I was looking at the mighty mountains of Western Ghats before starting our journey riding uphills for the first time in our tour with my small cycle. An uncle who hosted us in the city said, “It is going to be the most difficult thing of the tour”. I said, ” I don’t think so, the most difficult thing was to take decision and to start the tour”. Now after more than 40 days since that day, I think I was right. Although in terms of on-ground challenges, the western ghats were the most difficult stretch to cross. Riding uphills with luggage and doing more than 130km some days are next to impossible for non-athletes like us. But we did that. Stay and food was never a challenge at all because riding in India is always full of people and villages. At many places, we even used Couchsurfing, even in a city like Dhule; where one can’t even imagine this.
What is the one thing you enjoy the most about travelling on two wheels from town to town?
We were travelling with the speed of life, looking at every roadside tree, flying birds, small homes and smiling faces. People were sharing greetings with us, giving us tea and water, clicking pictures with us and asking us after listening to our story, is it possible? Nothing of this would have been possible if we were using any other mode of transport. Everything happened because we were on cycles. We realized how good majority of people are and media is portraying everything as negative. Ultimately the one thing which we enjoyed the most was, sharing an unlimited number of smiles with an unlimited number of strangers.
How can one be a part of these cycling tours and how often do you conduct them?
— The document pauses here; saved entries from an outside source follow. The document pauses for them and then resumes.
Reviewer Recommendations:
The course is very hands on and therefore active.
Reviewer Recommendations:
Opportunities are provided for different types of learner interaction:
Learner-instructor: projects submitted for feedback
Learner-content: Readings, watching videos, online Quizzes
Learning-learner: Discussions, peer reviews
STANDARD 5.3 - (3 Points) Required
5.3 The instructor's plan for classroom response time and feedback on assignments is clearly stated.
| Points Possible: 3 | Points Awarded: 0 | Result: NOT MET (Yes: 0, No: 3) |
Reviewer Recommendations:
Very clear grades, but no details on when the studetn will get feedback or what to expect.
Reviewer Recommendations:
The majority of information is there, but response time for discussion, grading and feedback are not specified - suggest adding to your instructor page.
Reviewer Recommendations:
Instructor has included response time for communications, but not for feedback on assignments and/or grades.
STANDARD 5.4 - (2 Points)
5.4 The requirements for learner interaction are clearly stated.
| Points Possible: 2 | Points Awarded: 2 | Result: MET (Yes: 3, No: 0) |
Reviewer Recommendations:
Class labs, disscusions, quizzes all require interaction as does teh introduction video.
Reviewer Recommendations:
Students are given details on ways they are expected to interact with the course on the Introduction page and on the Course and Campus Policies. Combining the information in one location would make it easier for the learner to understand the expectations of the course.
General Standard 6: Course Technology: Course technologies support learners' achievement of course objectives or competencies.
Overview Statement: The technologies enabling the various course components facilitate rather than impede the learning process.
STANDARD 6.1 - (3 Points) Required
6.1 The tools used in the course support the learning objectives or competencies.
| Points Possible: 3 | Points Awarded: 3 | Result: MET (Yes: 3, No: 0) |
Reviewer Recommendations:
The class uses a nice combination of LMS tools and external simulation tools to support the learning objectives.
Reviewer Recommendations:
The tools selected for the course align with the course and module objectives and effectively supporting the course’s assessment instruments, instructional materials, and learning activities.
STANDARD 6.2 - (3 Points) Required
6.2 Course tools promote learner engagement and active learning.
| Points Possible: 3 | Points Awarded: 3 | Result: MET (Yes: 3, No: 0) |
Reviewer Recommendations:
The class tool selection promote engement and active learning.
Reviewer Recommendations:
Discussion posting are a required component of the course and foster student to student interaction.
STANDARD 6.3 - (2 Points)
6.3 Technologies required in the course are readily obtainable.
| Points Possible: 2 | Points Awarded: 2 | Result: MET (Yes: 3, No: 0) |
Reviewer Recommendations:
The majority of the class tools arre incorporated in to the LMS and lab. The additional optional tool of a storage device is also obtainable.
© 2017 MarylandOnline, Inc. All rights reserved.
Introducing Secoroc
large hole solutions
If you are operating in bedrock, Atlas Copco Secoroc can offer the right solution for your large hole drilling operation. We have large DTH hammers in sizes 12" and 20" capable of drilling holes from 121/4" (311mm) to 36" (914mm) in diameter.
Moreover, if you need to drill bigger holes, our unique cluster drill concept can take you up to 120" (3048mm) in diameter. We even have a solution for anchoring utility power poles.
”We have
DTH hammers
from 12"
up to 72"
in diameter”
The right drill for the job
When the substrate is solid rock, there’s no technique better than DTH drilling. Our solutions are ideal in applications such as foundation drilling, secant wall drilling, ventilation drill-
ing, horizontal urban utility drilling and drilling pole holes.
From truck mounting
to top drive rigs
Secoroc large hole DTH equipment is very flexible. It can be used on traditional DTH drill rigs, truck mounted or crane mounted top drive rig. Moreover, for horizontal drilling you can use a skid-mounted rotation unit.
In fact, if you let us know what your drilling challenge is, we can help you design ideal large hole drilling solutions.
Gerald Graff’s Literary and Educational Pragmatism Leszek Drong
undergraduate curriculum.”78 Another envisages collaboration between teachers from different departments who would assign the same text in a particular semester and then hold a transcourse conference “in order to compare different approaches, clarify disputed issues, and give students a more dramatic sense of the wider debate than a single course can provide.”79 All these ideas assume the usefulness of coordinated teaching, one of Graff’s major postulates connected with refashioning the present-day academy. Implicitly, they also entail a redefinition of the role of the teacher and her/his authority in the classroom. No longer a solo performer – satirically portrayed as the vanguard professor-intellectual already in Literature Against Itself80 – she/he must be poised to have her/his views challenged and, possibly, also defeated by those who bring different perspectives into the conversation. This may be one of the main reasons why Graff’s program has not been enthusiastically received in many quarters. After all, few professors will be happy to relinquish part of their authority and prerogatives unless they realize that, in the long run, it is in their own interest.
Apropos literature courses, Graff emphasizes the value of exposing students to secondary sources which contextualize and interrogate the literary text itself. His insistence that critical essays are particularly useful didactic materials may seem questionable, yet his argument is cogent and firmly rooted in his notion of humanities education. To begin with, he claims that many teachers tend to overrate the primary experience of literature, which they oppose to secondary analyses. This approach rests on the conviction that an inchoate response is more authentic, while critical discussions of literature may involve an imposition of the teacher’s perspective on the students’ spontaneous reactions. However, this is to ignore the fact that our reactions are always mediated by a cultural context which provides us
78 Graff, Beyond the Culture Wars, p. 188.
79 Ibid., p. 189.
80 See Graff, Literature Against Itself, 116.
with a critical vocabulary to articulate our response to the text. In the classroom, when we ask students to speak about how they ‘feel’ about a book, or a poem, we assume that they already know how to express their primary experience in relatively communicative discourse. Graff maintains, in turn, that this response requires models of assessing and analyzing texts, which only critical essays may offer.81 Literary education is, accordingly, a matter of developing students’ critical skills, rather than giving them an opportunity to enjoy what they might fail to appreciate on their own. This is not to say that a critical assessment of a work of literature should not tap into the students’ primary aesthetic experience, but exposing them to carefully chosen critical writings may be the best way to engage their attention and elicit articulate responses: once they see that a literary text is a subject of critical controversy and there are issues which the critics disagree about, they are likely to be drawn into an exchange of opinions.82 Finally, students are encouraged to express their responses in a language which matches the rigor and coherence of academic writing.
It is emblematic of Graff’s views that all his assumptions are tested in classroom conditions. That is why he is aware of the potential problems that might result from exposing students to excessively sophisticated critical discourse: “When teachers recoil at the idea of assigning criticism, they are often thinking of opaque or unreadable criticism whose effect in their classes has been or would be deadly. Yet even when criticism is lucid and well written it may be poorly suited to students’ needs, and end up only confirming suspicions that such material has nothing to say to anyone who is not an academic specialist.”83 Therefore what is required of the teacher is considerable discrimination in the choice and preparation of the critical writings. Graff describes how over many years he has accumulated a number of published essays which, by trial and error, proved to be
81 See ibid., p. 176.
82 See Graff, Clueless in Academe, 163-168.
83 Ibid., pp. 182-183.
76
After doing a 3300 km cycling tour across India, I think all you need to do is buy a cycle, put your luggage in a backpack, tie it and move on. Believe us, India is a safe country to ride cycles as long as you want. On a personal and organizational level, we are planning to start a cycling tour of a single state every year. A new state every year. No one can give us 30 whole days and even that isn’t enough to understand India, but 15-20 days are enough for a state. It will do justice to both, the place as well as the rider. So, we are planning a yearly tour and under the banner of Gyan Yatra, I think we will be able to accept more travellers to explore India on cycle.